WORK INSTRUCTIONS
What is needed is each line of the data below that holds the string "Reader".

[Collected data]
============
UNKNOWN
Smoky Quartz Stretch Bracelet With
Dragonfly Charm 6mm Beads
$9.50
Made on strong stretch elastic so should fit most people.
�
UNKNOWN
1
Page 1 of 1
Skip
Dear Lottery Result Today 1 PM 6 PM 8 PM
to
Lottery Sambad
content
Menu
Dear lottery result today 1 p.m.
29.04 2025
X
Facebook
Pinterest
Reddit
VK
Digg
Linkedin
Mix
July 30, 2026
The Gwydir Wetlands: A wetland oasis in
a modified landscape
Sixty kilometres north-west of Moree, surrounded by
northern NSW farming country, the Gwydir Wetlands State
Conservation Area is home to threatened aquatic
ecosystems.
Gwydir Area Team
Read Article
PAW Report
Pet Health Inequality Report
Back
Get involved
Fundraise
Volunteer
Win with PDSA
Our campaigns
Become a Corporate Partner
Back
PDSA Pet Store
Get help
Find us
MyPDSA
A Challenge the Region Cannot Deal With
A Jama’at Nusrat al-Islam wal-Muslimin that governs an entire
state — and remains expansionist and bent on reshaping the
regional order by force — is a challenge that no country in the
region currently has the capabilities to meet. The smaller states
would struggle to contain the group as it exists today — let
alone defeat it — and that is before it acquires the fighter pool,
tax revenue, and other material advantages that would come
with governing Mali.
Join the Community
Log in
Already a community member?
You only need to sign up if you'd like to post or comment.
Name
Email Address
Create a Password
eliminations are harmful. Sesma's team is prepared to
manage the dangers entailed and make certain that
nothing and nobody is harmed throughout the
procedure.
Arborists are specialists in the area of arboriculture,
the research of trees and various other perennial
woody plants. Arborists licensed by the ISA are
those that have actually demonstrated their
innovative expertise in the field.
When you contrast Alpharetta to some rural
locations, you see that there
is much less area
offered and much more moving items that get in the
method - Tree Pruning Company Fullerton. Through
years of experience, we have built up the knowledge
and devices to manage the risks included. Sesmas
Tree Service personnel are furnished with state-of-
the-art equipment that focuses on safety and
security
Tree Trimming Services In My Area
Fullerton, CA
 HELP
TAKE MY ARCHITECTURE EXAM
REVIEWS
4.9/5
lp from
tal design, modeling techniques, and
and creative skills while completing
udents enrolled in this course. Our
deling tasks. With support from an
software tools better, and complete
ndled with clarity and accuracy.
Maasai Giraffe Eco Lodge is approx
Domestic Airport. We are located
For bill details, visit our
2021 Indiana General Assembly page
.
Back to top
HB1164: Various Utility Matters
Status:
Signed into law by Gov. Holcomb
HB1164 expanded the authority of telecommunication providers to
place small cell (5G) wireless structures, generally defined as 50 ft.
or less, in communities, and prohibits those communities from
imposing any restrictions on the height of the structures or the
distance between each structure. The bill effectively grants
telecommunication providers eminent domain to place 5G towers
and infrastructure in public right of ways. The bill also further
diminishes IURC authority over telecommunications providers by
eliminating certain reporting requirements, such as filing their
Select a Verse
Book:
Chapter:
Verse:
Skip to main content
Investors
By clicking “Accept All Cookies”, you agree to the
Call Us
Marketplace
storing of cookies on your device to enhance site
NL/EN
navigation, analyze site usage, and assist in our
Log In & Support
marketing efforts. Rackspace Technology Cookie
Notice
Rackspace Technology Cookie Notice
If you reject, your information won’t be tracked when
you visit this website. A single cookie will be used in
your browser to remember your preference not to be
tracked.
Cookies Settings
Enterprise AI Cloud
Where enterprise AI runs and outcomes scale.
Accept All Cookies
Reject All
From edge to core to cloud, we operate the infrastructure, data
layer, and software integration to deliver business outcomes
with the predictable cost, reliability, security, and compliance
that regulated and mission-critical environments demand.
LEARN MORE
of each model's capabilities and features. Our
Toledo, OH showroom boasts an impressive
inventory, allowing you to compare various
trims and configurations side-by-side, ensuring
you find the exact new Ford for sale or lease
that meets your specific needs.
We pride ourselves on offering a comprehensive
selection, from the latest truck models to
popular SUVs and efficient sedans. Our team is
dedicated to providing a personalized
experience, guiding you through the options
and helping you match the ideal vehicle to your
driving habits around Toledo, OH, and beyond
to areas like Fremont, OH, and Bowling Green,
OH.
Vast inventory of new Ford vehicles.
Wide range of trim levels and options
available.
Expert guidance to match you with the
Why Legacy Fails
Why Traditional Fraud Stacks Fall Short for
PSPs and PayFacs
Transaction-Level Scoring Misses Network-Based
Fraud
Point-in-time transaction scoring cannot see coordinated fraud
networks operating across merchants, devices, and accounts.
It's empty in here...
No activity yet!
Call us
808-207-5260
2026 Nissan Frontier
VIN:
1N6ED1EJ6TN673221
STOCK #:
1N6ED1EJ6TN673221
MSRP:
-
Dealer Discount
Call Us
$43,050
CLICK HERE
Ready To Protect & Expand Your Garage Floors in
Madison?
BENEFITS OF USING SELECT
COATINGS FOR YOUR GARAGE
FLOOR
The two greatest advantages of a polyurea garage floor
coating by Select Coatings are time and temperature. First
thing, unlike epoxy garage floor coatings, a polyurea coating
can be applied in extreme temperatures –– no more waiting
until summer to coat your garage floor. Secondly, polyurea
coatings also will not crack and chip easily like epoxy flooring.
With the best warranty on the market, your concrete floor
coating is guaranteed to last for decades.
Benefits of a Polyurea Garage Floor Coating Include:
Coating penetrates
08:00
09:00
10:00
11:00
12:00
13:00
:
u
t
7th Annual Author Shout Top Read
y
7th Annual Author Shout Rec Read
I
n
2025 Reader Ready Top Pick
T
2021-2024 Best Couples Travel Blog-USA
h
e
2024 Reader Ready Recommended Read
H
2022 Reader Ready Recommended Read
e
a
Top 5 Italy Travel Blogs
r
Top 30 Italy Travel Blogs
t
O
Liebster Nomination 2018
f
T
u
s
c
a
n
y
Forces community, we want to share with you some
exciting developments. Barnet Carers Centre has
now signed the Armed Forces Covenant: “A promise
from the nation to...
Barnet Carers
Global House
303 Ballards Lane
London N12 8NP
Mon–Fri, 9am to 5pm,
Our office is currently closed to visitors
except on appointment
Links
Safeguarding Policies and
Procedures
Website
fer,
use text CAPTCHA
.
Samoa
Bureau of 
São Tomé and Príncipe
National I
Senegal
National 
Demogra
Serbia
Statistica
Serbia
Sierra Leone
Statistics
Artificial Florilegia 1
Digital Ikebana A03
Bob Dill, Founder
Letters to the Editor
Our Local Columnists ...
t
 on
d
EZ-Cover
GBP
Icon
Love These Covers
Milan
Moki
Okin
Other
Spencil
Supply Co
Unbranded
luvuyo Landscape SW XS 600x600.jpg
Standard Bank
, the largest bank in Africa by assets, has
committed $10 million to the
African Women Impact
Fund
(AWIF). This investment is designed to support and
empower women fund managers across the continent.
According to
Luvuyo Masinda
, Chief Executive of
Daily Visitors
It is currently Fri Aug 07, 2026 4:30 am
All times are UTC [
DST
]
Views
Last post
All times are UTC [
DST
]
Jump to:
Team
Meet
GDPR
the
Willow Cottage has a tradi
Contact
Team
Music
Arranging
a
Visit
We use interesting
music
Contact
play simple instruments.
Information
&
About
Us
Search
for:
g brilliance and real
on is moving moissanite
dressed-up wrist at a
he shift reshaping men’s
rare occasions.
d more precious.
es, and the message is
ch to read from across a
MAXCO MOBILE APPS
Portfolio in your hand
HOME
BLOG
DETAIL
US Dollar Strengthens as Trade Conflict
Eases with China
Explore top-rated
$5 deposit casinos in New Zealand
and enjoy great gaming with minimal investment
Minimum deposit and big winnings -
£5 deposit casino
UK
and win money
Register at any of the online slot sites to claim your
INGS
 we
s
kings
============
OUTPUT FOR THIS EXERCISE
2025 Reader Ready Top Pick
2024 Reader Ready Recommended Read
2022 Reader Ready Recommended Read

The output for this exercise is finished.